→ Текст упражнения:
В том же 205-м году умер царь Египта Птолемей Филопатор, оставив трон пятилетнему наследнику. Это побудило Филиппа захватить принадлежавшее Египту малоазиатское побережье и острова Эгейского моря. С царем Азии Антиохом (тем самым, о котором шла речь в предыдущей главе) он договорился относительно раздела египетского государства: Сирия, Кипр и сам Египет должны были отойти Антиоху Оба царя приступили к реализации своего сговора. Антиох захватил Сирию и юг Малой Азии, а Филипп (в 201-м году) — берега Геллеспонта и остров Фасос. Его военные корабли направились к островам Хиос и Самос. Интересы не только греческой, но и италийской морской торговли, центром которой служил остров Родос, оказались под угрозой.

На малоазиатском полуострове сопротивление македонянам мог оказать только царь Пергама Аттал, а на берегах Пропонтиды (пролив Босфор) — город Византий. Родос, Пергам и Византии объявляют войну Македонии. Филипп осаждает Пергам, ведет войну на море с родосским флотом, захватывает большой и богатый прибрежный греческий город Милет, а затем стратегически важные города Сеет и Абидос на Геллеспонте.

→ Исходные данные:
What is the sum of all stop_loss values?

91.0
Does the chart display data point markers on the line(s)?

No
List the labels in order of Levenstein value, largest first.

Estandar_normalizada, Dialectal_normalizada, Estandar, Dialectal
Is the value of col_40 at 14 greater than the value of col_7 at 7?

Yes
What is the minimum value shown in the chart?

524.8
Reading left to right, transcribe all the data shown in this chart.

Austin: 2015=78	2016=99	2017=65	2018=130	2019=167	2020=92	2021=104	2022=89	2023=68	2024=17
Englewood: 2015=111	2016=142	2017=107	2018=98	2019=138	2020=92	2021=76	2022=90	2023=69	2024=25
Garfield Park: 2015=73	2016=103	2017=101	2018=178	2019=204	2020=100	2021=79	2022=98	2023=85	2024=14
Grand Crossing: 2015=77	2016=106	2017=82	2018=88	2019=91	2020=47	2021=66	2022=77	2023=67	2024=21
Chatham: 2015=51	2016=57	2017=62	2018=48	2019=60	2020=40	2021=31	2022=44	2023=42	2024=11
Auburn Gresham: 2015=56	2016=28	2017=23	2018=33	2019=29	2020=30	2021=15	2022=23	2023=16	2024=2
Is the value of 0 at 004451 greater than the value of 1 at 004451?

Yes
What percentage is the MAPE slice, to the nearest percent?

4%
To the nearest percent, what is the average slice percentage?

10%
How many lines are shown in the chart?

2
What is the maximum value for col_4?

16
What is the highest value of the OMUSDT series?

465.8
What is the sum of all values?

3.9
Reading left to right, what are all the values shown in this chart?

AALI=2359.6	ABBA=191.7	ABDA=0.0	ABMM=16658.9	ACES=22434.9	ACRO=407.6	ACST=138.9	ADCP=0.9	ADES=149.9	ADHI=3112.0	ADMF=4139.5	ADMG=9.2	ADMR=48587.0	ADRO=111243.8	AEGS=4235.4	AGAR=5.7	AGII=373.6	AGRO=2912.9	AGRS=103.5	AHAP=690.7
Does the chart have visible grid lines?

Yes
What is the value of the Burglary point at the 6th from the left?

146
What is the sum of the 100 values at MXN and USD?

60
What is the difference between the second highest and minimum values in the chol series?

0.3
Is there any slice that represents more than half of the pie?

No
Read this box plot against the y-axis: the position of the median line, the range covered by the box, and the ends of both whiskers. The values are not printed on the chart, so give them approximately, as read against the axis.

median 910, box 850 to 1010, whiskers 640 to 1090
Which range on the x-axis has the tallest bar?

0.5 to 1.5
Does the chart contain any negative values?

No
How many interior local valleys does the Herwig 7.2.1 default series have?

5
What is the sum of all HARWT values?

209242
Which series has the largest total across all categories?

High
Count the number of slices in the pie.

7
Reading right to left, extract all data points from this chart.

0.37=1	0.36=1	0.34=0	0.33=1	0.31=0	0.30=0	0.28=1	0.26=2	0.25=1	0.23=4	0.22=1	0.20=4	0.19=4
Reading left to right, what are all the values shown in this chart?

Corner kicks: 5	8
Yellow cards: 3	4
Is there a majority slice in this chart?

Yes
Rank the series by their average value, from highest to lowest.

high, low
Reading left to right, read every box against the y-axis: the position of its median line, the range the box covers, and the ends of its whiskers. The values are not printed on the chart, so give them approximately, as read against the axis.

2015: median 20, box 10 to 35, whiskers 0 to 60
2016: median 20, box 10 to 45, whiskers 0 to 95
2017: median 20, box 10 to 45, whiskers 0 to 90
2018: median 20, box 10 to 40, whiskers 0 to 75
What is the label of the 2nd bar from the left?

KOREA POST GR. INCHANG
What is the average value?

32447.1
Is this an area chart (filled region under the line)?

→ Задание:
Определите, согласуются ли с текстом упражнения три утверждения, и для каждого ответьте «да» или «нет», подкрепив ответ точной цитатой из текста. 1. Птолемей Филопатор оставил трон пятилетнему наследнику. 2. Филипп захватил Сирию и юг Малой Азии. 3. Филипп захватил город Милет. Материал для работы не понадобится.

→ Ответ:
1. Да: «оставив трон пятилетнему наследнику».
2. Нет: «Антиох захватил Сирию и юг Малой Азии».
3. Да: «захватывает большой и богатый прибрежный греческий город Милет».